Commenting on the administration’s poor record regarding deforestation, Ricúpero added that Bolsonaro’s newly established Amazon Council is “purely public relations. The rate of deforestation remains very high. The first six months [of 2020] have already surpassed the whole of last year, so even if the government achieves zero deforestation from now on, when destruction begins to accelerate with the dry months, this year is already lost.”
On Monday, Hamilton Mourão, vice president of the Republic and president of the Amazon Council, admitted to investors and representatives of transnational corporations that there will be no reduction in deforestation in 2020 — a disappointment to the international and Brazilian business community that fears an economic backlash against Brazil, possibly resulting in consumer boycotts or even international sanctions if Amazon deforestation isn’t curbed.

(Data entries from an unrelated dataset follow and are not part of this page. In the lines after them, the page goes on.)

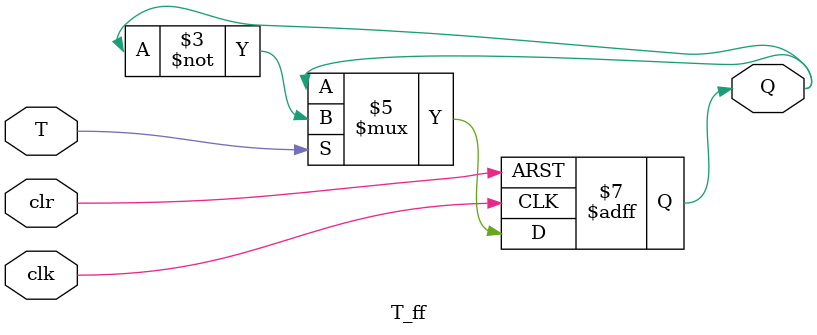
<source format=v>
`timescale 1ns / 1ps


module T_ff(
input T,clk,clr,
output reg Q
    );
     initial
    begin
    Q=0;
    end

always@(negedge clk or negedge clr)
begin 
if (!clr)
Q<=0;
else if (T)
Q<=~Q;
end 
endmodule

</source>
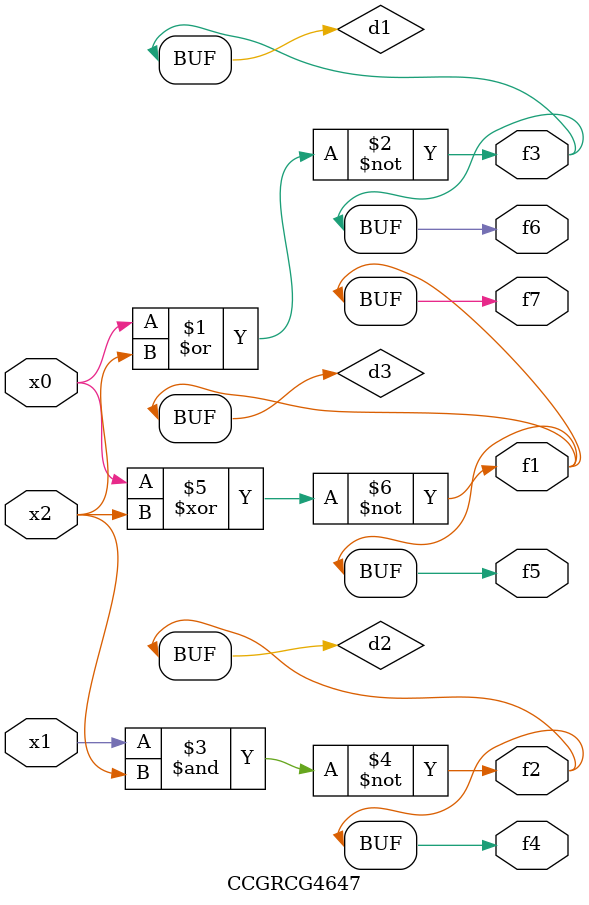
<source format=v>
module CCGRCG4647(
	input x0, x1, x2,
	output f1, f2, f3, f4, f5, f6, f7
);

	wire d1, d2, d3;

	nor (d1, x0, x2);
	nand (d2, x1, x2);
	xnor (d3, x0, x2);
	assign f1 = d3;
	assign f2 = d2;
	assign f3 = d1;
	assign f4 = d2;
	assign f5 = d3;
	assign f6 = d1;
	assign f7 = d3;
endmodule

</source>
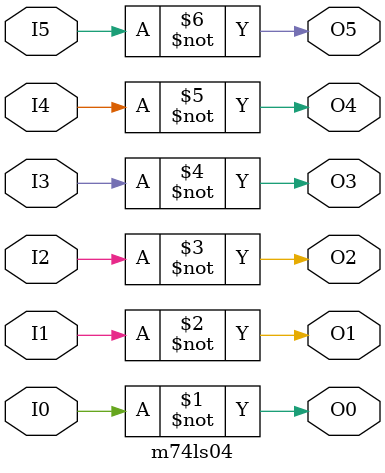
<source format=v>
module adpt_in
(
    input  [31:0]   sw_a,
    input  [31:0]   sw_b,
    input           btn_clk,
    input           btn_rst,

    output          Da,
    output          Db,
    output          Dc,
    output          Dd,
    output          SR,
    output          SL,
    output          S1,
    output          S0,

    output          ENP,
    output          ENT,
    output          LD_n,
    output          A3,
    output          A2,
    output          A1,
    output          A0,

    output          clk,
    output          clr_n

);

assign clk              = ~btn_clk;
assign clr_n            = btn_rst;
assign {SL, SR, S1, S0, Da, Db, Dc, Dd} = ~sw_a[7:0];
assign {ENT, ENP, LD_n, A3, A2, A1, A0} = ~sw_b[6:0];

endmodule

module adpt_out
(
    input           M3,
    input           M2,
    input           M1,
    input           M0,
    input           T3,
    input           T2,
    input           T1,
    input           T0,
    output [31:0]   led
);

assign led = ~{24'h0, M3, M2, M1, M0, T3, T2, T1, T0};

endmodule





module m74LS194
(
    input       CLK,
    input       CLR_n,
    input       Da,
    input       Db,
    input       Dc,
    input       Dd,
    input       SR,
    input       SL,
    input       S1,
    input       S0,
    output reg  Qa,
    output reg  Qb,
    output reg  Qc,
    output reg  Qd
);

always @(posedge CLK or negedge CLR_n)
begin
    if (~CLR_n)
        {Qa, Qb, Qc, Qd} <= 4'b0001; // adpted for this lab
    else if (S1 & S0)
        {Qa, Qb, Qc, Qd} <= {Da, Db, Dc, Dd};
    else if (S0)
        {Qa, Qb, Qc, Qd} <= {SR, Qa, Qb, Qc};
    else if (S1)
        {Qa, Qb, Qc, Qd} <= {Qb, Qc, Qd, SL};
end

endmodule


module m74LS161
(
    input       CLK,
    input       CLR_n,
    input       ENP,
    input       ENT,
    input       LD_n,
    input       A3,
    input       A2,
    input       A1,
    input       A0,
    output reg  Q3,
    output reg  Q2,
    output reg  Q1,
    output reg  Q0,
    output      RCO
);

always @(posedge CLK or negedge CLR_n)
begin
    if (~CLR_n)
    begin
        Q3 <= 1'b0;
        Q2 <= 1'b0;
        Q1 <= 1'b0;
        Q0 <= 1'b0;
    end
    else if (~LD_n)
    begin
        Q3 <= A3;
        Q2 <= A2;
        Q1 <= A1;
        Q0 <= A0;
    end
    else if (ENP & ENT)
    begin
        {Q3, Q2, Q1, Q0} <= {Q3, Q2, Q1, Q0} + 1'b1;
    end
end

assign RCO = &{Q3, Q2, Q1, Q0} & ENT;

endmodule


module m74LS138
(
    input  I2,
    input  I1,
    input  I0,
    output Y7,
    output Y6,
    output Y5,
    output Y4,
    output Y3,
    output Y2,
    output Y1,
    output Y0
);

assign Y0 = ~(~I0 & ~I1 & ~I2);
assign Y1 = ~( I0 & ~I1 & ~I2);
assign Y2 = ~(~I0 &  I1 & ~I2);
assign Y3 = ~( I0 &  I1 & ~I2);
assign Y4 = ~(~I0 & ~I1 &  I2);
assign Y5 = ~( I0 & ~I1 &  I2);
assign Y6 = ~(~I0 &  I1 &  I2);
assign Y7 = ~( I0 &  I1 &  I2);

endmodule


module m74ls04
(
    input  I5,
    input  I4,
    input  I3,
    input  I2,
    input  I1,
    input  I0,
    output O5,
    output O4,
    output O3,
    output O2,
    output O1,
    output O0
);

assign O0 = ~I0;
assign O1 = ~I1;
assign O2 = ~I2;
assign O3 = ~I3;
assign O4 = ~I4;
assign O5 = ~I5;

endmodule
</source>
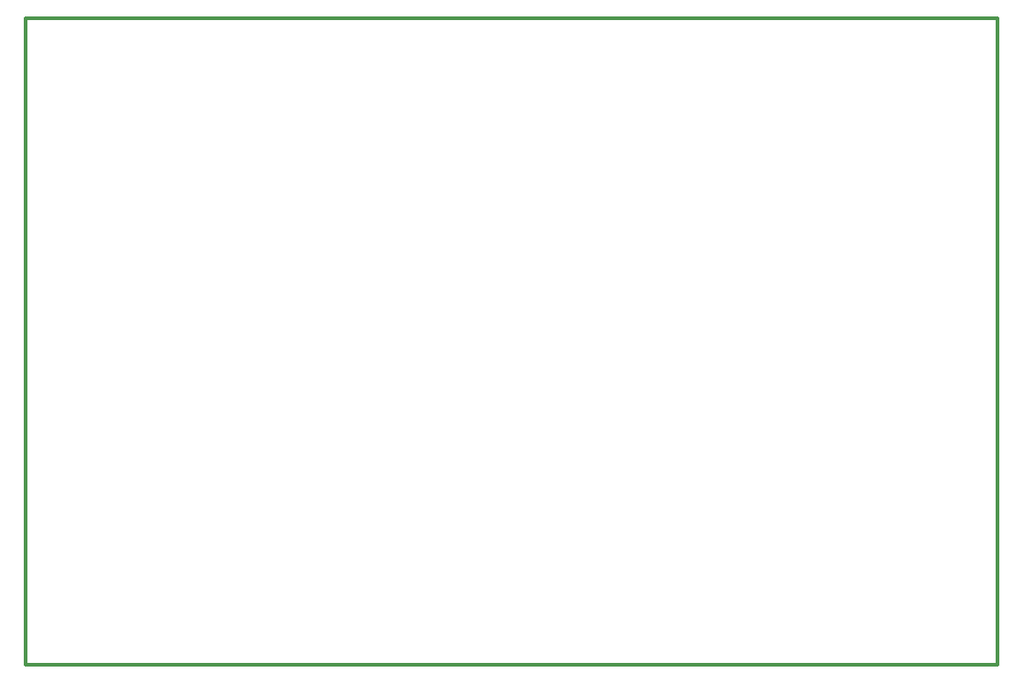
<source format=gbr>
G75*
%MOIN*%
%OFA0B0*%
%FSLAX25Y25*%
%IPPOS*%
%LPD*%
%AMOC8*
5,1,8,0,0,1.08239X$1,22.5*
%
%ADD10C,0.01200*%
D10*
X0032280Y0010074D02*
X0032280Y0246294D01*
X0386611Y0246294D01*
X0386611Y0010074D01*
X0032280Y0010074D01*
M02*

</source>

Ricúpero also said that the Army troops which Bolsonaro sent to the Amazon to deal with this year’s fire season are not qualified to combat deforestation. He noted that the military has spent more money in a month on duty there than what IBAMA, Brazil’s environmental agency, spends in a year. However, IBAMA has been largely defunded under the current administration.
“The most that can we expect, on the basis of increasing and continuous pressure [on the government], is what the Americans call ‘damage control.’ If only we can contain the destruction it will already be a great goal, which I confess, I am not sure is attainable,” Ricúpero concluded.
Also at the press conference, former Central Bank President Armínio Fraga described a parallel between Covid-19 and climate change: “The tragic pandemic has raised an alarm, but with regard to climate issues, the alarm is not being heard. Partly because that crisis is slow and silent, but people have to keep in mind that the impact, at the end of the line, could be much bigger than the pandemic we are living in.”
Fraga stressed that climate change must be a top priority of Brazil’s economic policy. “We have the tools, such as those to suppress environmental crime, but it goes much further, because in addition to the shift in conscience, there is also the need for economic incentives, to which people react. If incentives are designed to avoid the use of fossil fuels, to stimulate new research and technologies, we will have a leap in quality [results], not only in foreign investment, but also in domestic [investment], which is now paralyzed.… The subjects of climate change, carbon and the environment where we live, should be [our] most important map.”
After the press conference, Fraga told the Folha newspaper that just changing the Minister of the Environment will not solve the country’s problems. “He [Ricardo Salles] executes a mandate that is delegated by the president. If the president changes his mind on that topic, that is fine. But if it is [only] to put another [minister in his place] who will do the same thing, it will not solve anything. In short, the problem comes from above,” said the economist.
The letter signed by the 17 economic authorities, an initiative of the Climate and Society Institute (iCS) and the The World We Want Institute, presents four proposals for a green economy for the post-pandemic era: public and private investments in a low carbon economy; zero deforestation in the Amazon and the Cerrado; an increase in climate resilience; and a boost in new technology research and development.
“Depending on the climate scenario that we are going to encounter, the costs of neglecting climate events with systemic repercussions could be much higher than those of the current pandemic,” the letter states. “The potential calamitous impacts that climate change could have on financial stability have already made Central Banks internalize climate risks within their macroeconomic analyses… and caused financial markets to recognize and price, in a transparent way, such long-term risks.”
The Bolsonaro government has yet to offer a public response to the letter.
Banner image: Logging trucks are commonly seen rumbling along the Amazon’s roads, as they head toward river ports. Here a parked load waits to disembark at a private port on the banks of the Madeira River in the city of Porto Velho, Rondônia state. Image by Fábio Nascimento.